Australian coking coal prices, in the last one month, have plunged by $157/t (32%). The premium HCC is currently assessed at $285/t, FOB Hay Point basis. The prices have now touched 10-month lows with the current change in trade dynamics and global steel demand turning sluggish.

Post-war trade scenario

The Russia-Ukraine conflict and subsequent sanctions on Russia by western and a few Asian countries have led to increased demand for Australian coal in those countries. However, changes in China and India’s coal sourcing has adversely impacted the Australian coking coal prices in June.

China-although not a direct importer of Australian coal but world’s top steel producing country impacts the global coking coal market. Post war, it is not interested in sourcing coking coal from its traditional source like U.S. and Canada and  is booking Russian coal available at discounted prices, indirectly triggering the price fall in coking coal prices across all the origins.

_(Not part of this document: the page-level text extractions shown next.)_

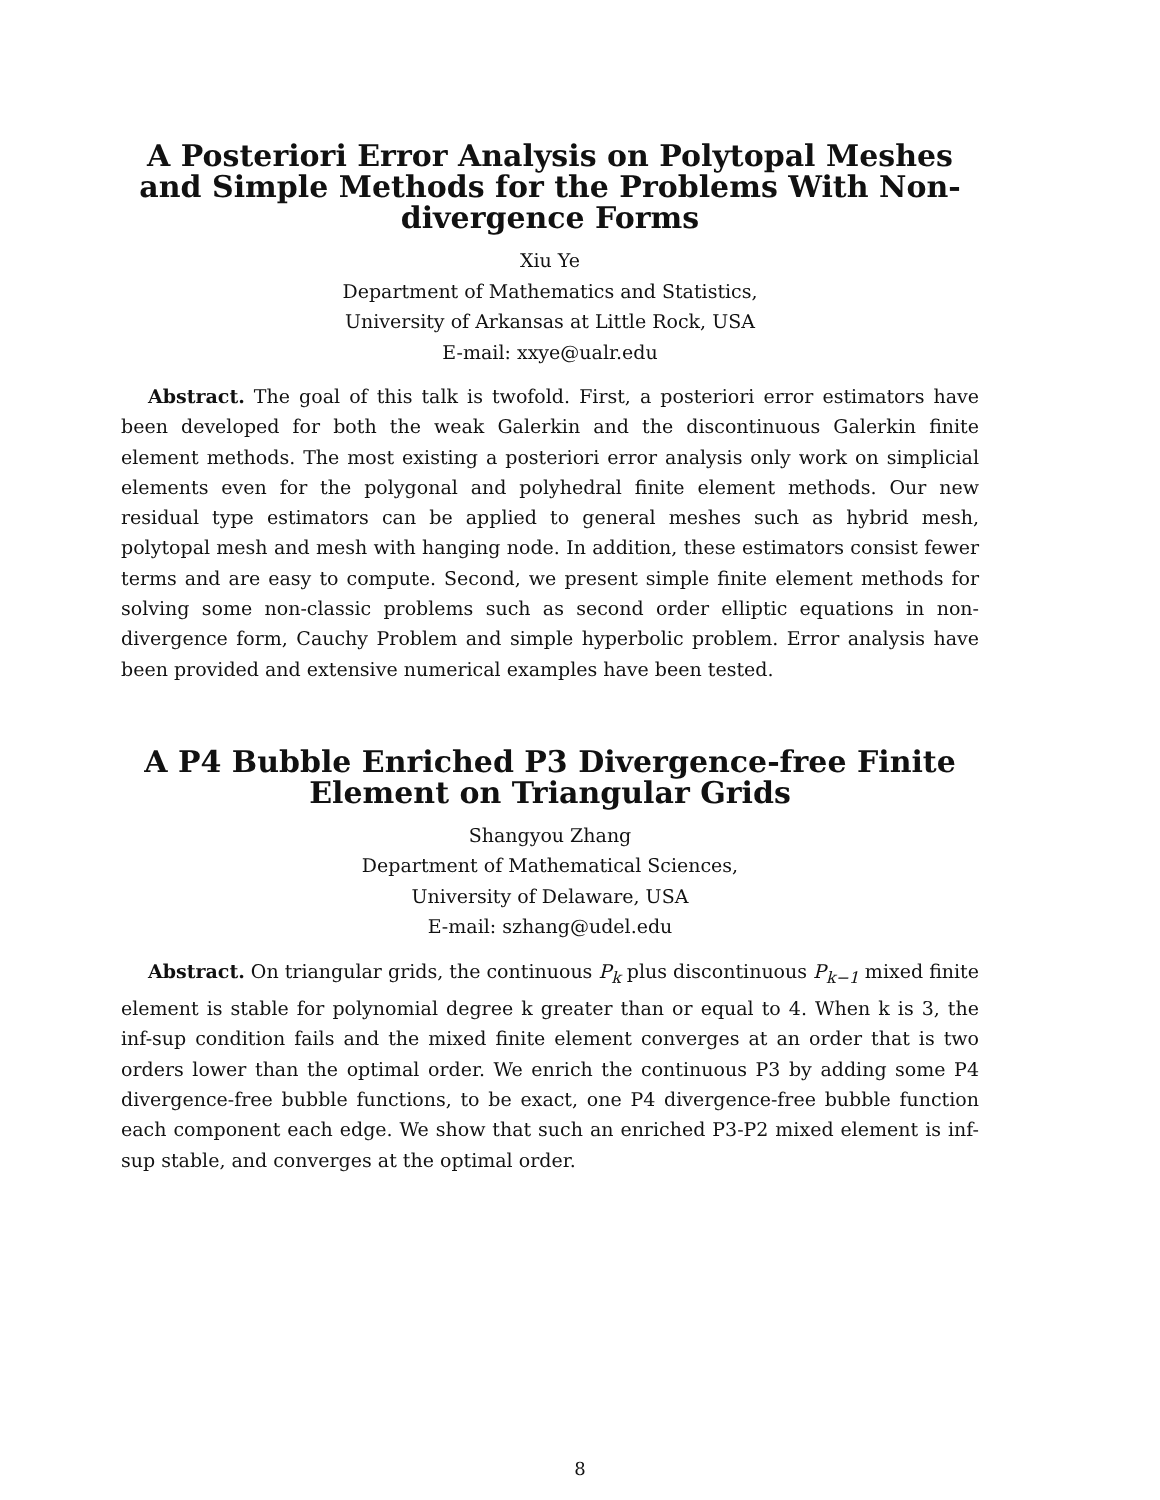A Posteriori Error Analysis on Polytopal Meshes and Simple Methods for the Problems With Non-divergence Forms
Xiu Ye
Department of Mathematics and Statistics,
University of Arkansas at Little Rock, USA
E-mail: xxye@ualr.edu
Abstract. The goal of this talk is twofold. First, a posteriori error estimators have been developed for both the weak Galerkin and the discontinuous Galerkin finite element methods. The most existing a posteriori error analysis only work on simplicial elements even for the polygonal and polyhedral finite element methods. Our new residual type estimators can be applied to general meshes such as hybrid mesh, polytopal mesh and mesh with hanging node. In addition, these estimators consist fewer terms and are easy to compute. Second, we present simple finite element methods for solving some non-classic problems such as second order elliptic equations in non-divergence form, Cauchy Problem and simple hyperbolic problem. Error analysis have been provided and extensive numerical examples have been tested.
A P4 Bubble Enriched P3 Divergence-free Finite Element on Triangular Grids
Shangyou Zhang
Department of Mathematical Sciences,
University of Delaware, USA
E-mail: szhang@udel.edu
Abstract. On triangular grids, the continuous P<sub>k</sub> plus discontinuous P<sub>k−1</sub> mixed finite element is stable for polynomial degree k greater than or equal to 4. When k is 3, the inf-sup condition fails and the mixed finite element converges at an order that is two orders lower than the optimal order. We enrich the continuous P3 by adding some P4 divergence-free bubble functions, to be exact, one P4 divergence-free bubble function each component each edge. We show that such an enriched P3-P2 mixed element is inf-sup stable, and converges at the optimal order.
8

In case of India- top buyer of Australian coal, is also looking for cheaper Russian coal, impacting the former’s demand.

Interestingly, so far in 2022, Russia’s share in China’s coking coal imports have increased to 33% against 20% last year. Both countries had set up a yuan (RMB)-ruble payment mechanism only after a month of the onset of the Ukraine war in last week of February.

In case of India, the country has started importing more of Russian coal from June as buyers were scouting for a payment route. In June, 0.28 mnt of coking coal were imported compared to very less volume in the previous months.

Why has steel demand weakened since June?


HRC (hot-rolled coil) export prices of key countries

Europe

Steel demand in one of the top two global consuming geographies, Europe, has turned sluggish since a month amid weakened manufacturing demand combined with inventories that were replenished following Russia’s invasion of Ukraine. The high commodity prices and surging inflation have dented consumption in the EU manufacturing sector.

The auto sector in the EU is struggling to meet sales targets amid high inflationary pressures, supply chain woes and chip shortages. In fact, global car sales are expected to fall to 67.6 million from last year’s 71.3 million. Sales were thought to have bottomed out in 2020 at 68.6 million after diving from 79.9 million in 2019, as per Germany’s Center for Automotive Research.

China

Chinese steel demand, which was expected to pick up in June, post-removal of Covid-restrictions, failed to pick up amid the debt-strapped property sector. The country’s manufacturing index, PMI, in June stood at 50.2 against 49.6 in May. But the inventory piled up with steel mills are 12% higher y-o-y and may take nearly two months to fall to the median levels of the last five years, assuming that steel demand roars backs to life. This seems a bit unlikely, and will affect demand for a key ingredient, coking coal.

India

The Indian government had announced an export duty on steel in the last week of May and its impact was seen in June. With Indian steel becoming less competitive in the global market, the country’s demand for coking coal took a hit. In addition to this, domestic demand has also slowed down especially from a key steel-consuming sector like construction. This has made Indian buyers move to the sidelines where coking coal purchases at higher price are concerned.

What lies ahead?

Amid changed trade dynamics and bearish demand sentiments in India, Europe and China, coking coal prices are expected to fall further. However, if Australia experiences excessive rainfall, supply constraints will emerge and which may provide some support to prices in the near term.